ASSIGNED TASK: Restate the records word for word, omitting nothing.

═════ THE DATA

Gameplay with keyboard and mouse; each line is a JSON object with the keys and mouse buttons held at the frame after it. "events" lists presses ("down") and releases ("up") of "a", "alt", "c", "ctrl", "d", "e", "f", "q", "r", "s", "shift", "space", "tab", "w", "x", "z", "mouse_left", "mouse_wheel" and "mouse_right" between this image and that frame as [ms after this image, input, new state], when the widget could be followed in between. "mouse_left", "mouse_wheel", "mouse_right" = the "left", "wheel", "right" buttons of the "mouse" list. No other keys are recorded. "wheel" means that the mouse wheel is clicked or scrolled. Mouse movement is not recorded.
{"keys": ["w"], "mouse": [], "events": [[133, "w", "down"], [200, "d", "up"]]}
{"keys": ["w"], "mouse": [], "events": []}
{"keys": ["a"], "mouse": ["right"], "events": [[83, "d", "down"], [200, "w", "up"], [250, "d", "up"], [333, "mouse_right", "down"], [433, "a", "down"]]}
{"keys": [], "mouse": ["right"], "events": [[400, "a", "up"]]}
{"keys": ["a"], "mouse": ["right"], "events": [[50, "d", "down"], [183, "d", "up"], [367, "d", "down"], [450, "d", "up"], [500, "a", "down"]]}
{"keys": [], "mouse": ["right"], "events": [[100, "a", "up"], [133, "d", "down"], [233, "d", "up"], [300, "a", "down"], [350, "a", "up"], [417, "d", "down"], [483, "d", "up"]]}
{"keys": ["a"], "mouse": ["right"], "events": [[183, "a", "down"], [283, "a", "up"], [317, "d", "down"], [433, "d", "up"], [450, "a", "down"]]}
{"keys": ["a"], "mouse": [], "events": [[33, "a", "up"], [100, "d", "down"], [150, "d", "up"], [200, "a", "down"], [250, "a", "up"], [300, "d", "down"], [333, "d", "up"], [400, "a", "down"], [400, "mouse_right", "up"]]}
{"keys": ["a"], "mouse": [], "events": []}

══════════

OUTPUT BELOW:
Gameplay with keyboard and mouse; each line is a JSON object with the keys and mouse buttons held at the frame after it. "events" lists presses ("down") and releases ("up") of "a", "alt", "c", "ctrl", "d", "e", "f", "q", "r", "s", "shift", "space", "tab", "w", "x", "z", "mouse_left", "mouse_wheel" and "mouse_right" between this image and that frame as [ms after this image, input, new state], when the widget could be followed in between. "mouse_left", "mouse_wheel", "mouse_right" = the "left", "wheel", "right" buttons of the "mouse" list. No other keys are recorded. "wheel" means that the mouse wheel is clicked or scrolled. Mouse movement is not recorded.
{"keys": ["w"], "mouse": [], "events": [[133, "w", "down"], [200, "d", "up"]]}
{"keys": ["w"], "mouse": [], "events": []}
{"keys": ["a"], "mouse": ["right"], "events": [[83, "d", "down"], [200, "w", "up"], [250, "d", "up"], [333, "mouse_right", "down"], [433, "a", "down"]]}
{"keys": [], "mouse": ["right"], "events": [[400, "a", "up"]]}
{"keys": ["a"], "mouse": ["right"], "events": [[50, "d", "down"], [183, "d", "up"], [367, "d", "down"], [450, "d", "up"], [500, "a", "down"]]}
{"keys": [], "mouse": ["right"], "events": [[100, "a", "up"], [133, "d", "down"], [233, "d", "up"], [300, "a", "down"], [350, "a", "up"], [417, "d", "down"], [483, "d", "up"]]}
{"keys": ["a"], "mouse": ["right"], "events": [[183, "a", "down"], [283, "a", "up"], [317, "d", "down"], [433, "d", "up"], [450, "a", "down"]]}
{"keys": ["a"], "mouse": [], "events": [[33, "a", "up"], [100, "d", "down"], [150, "d", "up"], [200, "a", "down"], [250, "a", "up"], [300, "d", "down"], [333, "d", "up"], [400, "a", "down"], [400, "mouse_right", "up"]]}
{"keys": ["a"], "mouse": [], "events": []}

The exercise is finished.